# Exercise:
Output every line below exactly, please, omitting pictures.

# Given data:
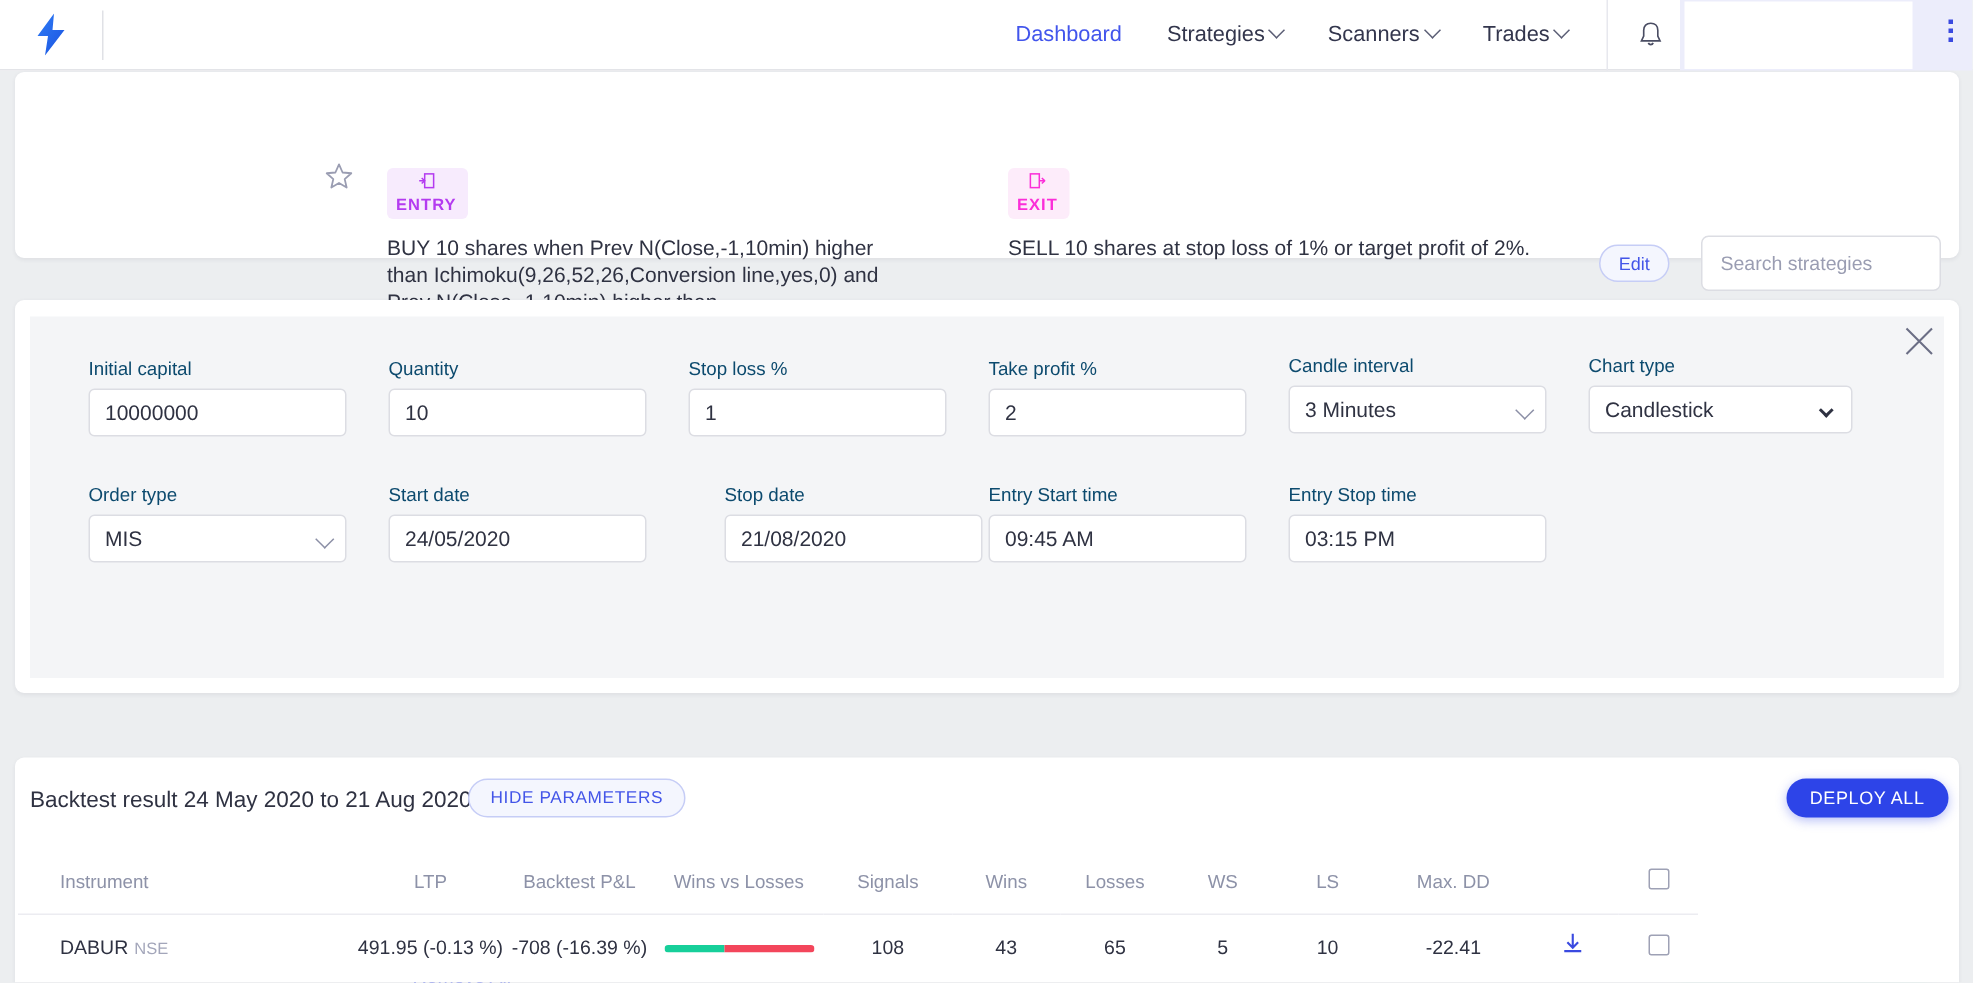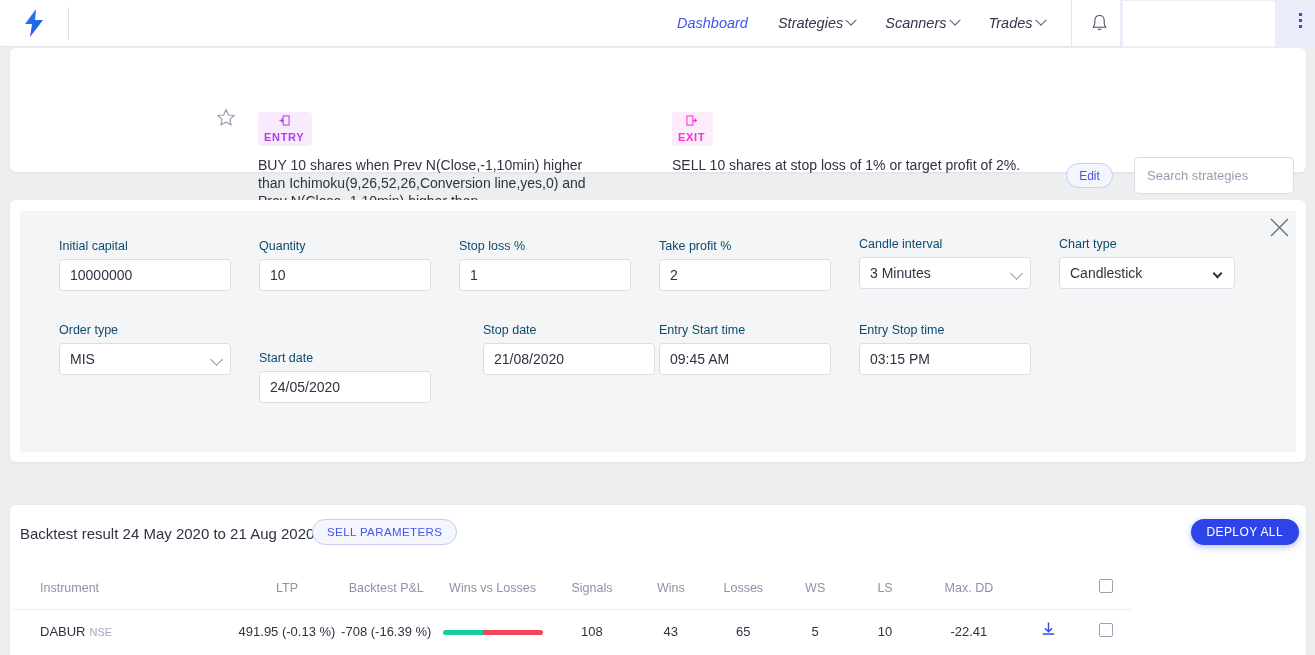--- a/index.html
+++ b/index.html
@@ -17,7 +17,6 @@
     position: absolute; top: 0; left: 0; width: 1315px; height: 47px;
     background: #ffffff; display: flex; align-items: center;
     border-bottom: 1px solid #e3e4e8;
-    font-style: italic;
   }
   .logo-wrap { width: 68px; height: 47px; display: flex; align-items: center; justify-content: center; }
   .logo-bolt { width: 22px; height: 28px; }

# Result for this task:
--- a/index.html
+++ b/index.html
@@ -17,7 +17,6 @@
     position: absolute; top: 0; left: 0; width: 1315px; height: 47px;
     background: #ffffff; display: flex; align-items: center;
     border-bottom: 1px solid #e3e4e8;
-    font-style: italic;
   }
   .logo-wrap { width: 68px; height: 47px; display: flex; align-items: center; justify-content: center; }
   .logo-bolt { width: 22px; height: 28px; }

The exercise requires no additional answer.